I noted the bewildered look on Sid’s face as he tried to work out the ‘onety-one’ thing, then he shook his head and said, ‘Yeah, the Settle to Carlisle line is the highest railway line in England and—’
‘Yeah, thanks, Sid. I could probably have lived out the rest of my life quite happily without knowing that, thank you very much.’
‘Me too, but you did ask.’
‘I did.’
‘What about you – have you been home to see your mum and dad recently?’
I finished chewing on a rubbery piece of bread crust. ‘Not for a few weeks. I’ll need to make the trip next weekend, I suppose, seeing as I’m not working.’
‘“Make the trip”? You make it sound like it’s hundreds of miles; it’s only Glasgow.’
I laughed. ‘Yeah, but a trip home always makes me feel like I’ve entered The Twilight Zone.’
Sid smiled at me. ‘What’s your dad got in his sheds these days?’
‘I dread to think. It’s an ever-changing smorgasbord.’
‘Does your mum still have her ironing fixation?’
‘Ironing, hoovering, washing her hands, cleaning the light bulbs …’
‘Cleaning the light bulbs?’
‘Yeah, that’s one of her new ones. A few months ago, the light in the hall needed a new bulb and when she went to change it she felt disgusted, that was her word, “disgusted”, to see how dusty and dirty it had become, so she’s now taken to cleaning all the light bulbs in the house … and other people’s houses.’
Sid put his cup down. ‘Other people’s houses? I can’t really imagine she goes and knocks on their door and says, “Can I come in and inspect your light bulbs, please?”’

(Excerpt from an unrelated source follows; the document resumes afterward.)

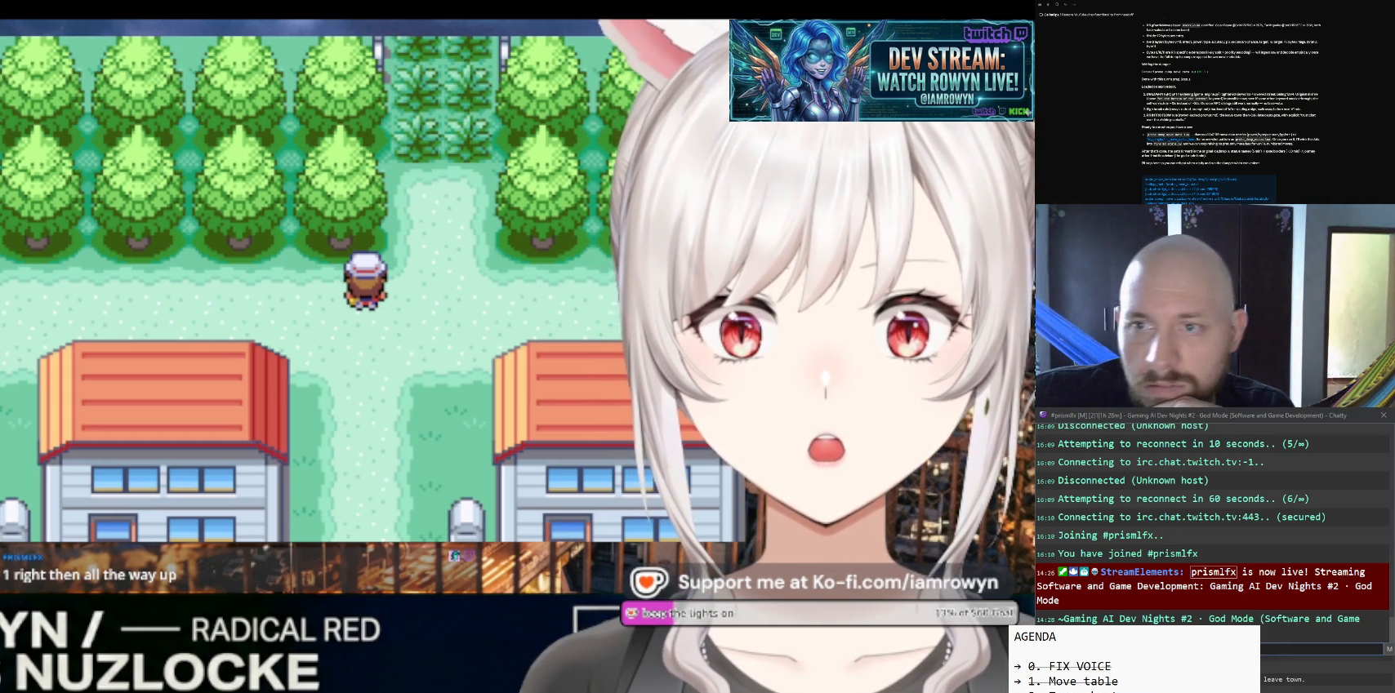
{"buttons": ["DPAD_UP"], "events": []}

I laughed. ‘I wouldn’t put it past her, but no, my dad had to take her home from their friends’ house last week because she started doing it there. My dad has his foibles too, but I think my mum is getting worse; we used to think the menopause might be partly responsible but she’s past that now, so we don’t have that excuse. Her latest, apart from the light bulb cleaning, is that she’s got a thing going with the fridge.’
‘A thing going?’
‘Well, yeah, it’s one of those big American models and she stood for half an hour opening and closing the door.’
‘Why?’
‘She wanted to make sure the light went out when she closed the door.’
‘But you—’
‘I know.’
‘That’s—’
‘I know.’
‘What did your dad say?’
‘He took the bulb out.’
‘That’ll work.’
‘Smart man, my dad, but it doesn’t work in other people’s houses.’
‘No, it wouldn’t.’
‘They don’t visit much just now.’
‘No, I don’t suppose they do.’
‘That’s why my dad spends much more time in his sheds, looking at sheds online or even better if he can sit in a shed talking online to other people about their sheds. He’s going to enter “Shed of the Year” this year. Actually, that’s not true. He’s entering two of his sheds for the “Shed of the Year”.’
Sid shook his head and gave me the same look he always did when we talked about my parents, the one that said, ‘How the hell did you make it out of childhood with only a Goth persona and confidence issues?’
The worry is that one day I’ll end up like my mum. True, I don’t have to go back home three times every day to make sure I’ve switched off the cooker and unplugged the kettle or check seven times that I’ve locked the door before getting in my car and I don’t always need to count to twenty-five when ordering a coffee from Costa or to eighty-one in Starbucks. I know that sounds kind of random, but my mum needs to multiply the number of letters in the coffee shop’s name by itself (Costa – five letters times five letters equals twenty-five). If she ever visits a café in that weird Welsh village with the ridiculous name, I might never see her again.
Although I’ve not reached that level I have enough issues to know I might get worse and become un-dateable – perhaps I already have.